Just as life of poverty brought Jesus closer to the poorest of the poor, so celibacy brought Him closer to the lonely of this world. Thus, through the Person of Jesus, one of the unhappy situations of humankind, aloneness could be incorporated into the Kingdom of His Abba. Through His celibacy, Jesus proclaimed that every man and woman, without excluding absolutely anyone, and especially those who were most alone on earth, were called to form the unique family of the children of God.[4] Virginal love for the Kingdom (Lk 1: 38) must inspire religious towards actions and initiatives of a striking generosity on behalf of the lonely and the abandoned. It is manifested in the missionary and diaconal caring of men and women who are not afraid of losing their life for others, who are not overly concerned with preserving it. It is a love, a life totally offered as a holocaust to God for life.[5]

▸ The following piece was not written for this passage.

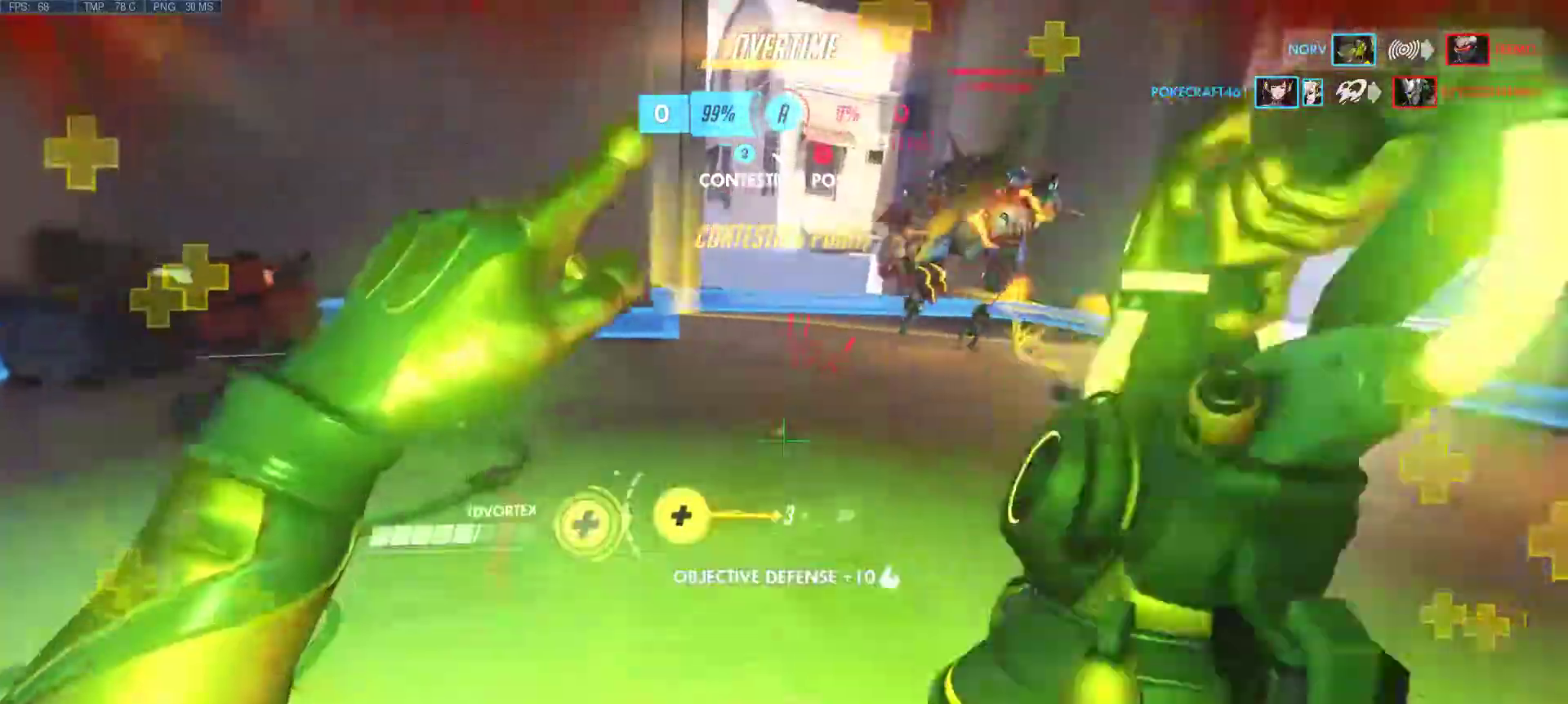
{"keys": ["a", "d", "s"], "mouse": ["right"], "events": [[33, "d", "down"], [67, "w", "up"], [250, "s", "down"], [300, "mouse_right", "down"], [350, "a", "down"], [350, "mouse_left", "down"], [450, "mouse_left", "up"], [450, "mouse_right", "up"], [500, "mouse_right", "down"]]}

Consecrated Celibacy is a call, a gift and charism, and a task. It is a call initiated by God the Father to follow His Son Jesus Christ, who is chaste, through the power of the Holy Spirit. “Through it the Spirit conforms us to the virginity/chastity of Jesus Christ; it brings us to ‘re-present in the Church’ the virginal/chaste lifestyle of Christ Jesus”.[6] As a charism, “it is a grace/gift given to an individual for the sake of the community. Of its nature, it is a call to service of others in some way”.[7] It is also a gift to be valued since it is not given to all but only to whomever God wills and however, He wills. As a task, it needs the collaboration of the one called. It is an unfinished project, which needs a human cooperation. “It is a gift in germinal stage that does not unfold without the collaboration of freedom. The Spirit, who grants the gift of chastity/virginity without human initiative, does not bring to its fullness without free human collaboration”.[8]

[1] Jose Cristo Rey Garcia Peredes, Celibacy-Virginity for the Kingdom of God, ibid., p. 19.
[2] Ibid., p. 20.
[3] Ibid., p. 20-21.
[4] Ibid., p. 19-20.
[5] Jose Cristo Rey Garcia Peredes, Celibacy -Virginity for the Kingdom of God, ibid., p. 20-23.
[6] Jose Cristo Rey Garcia Paredes, Celibacy – Virginity for the Kingdom of God, (Philippines: ICLA Publications and Claretian Publications, 1995), p. 12.
[7] E. Blais, ET. Al., Consecrated Celibacy, (Canada: Canadian Religious Conference, 1971), p. 50.
[8] Jose Cristo Rey Garcia Paredes, Celibacy-Virginity for the Kingdom of God, ibid., p.12.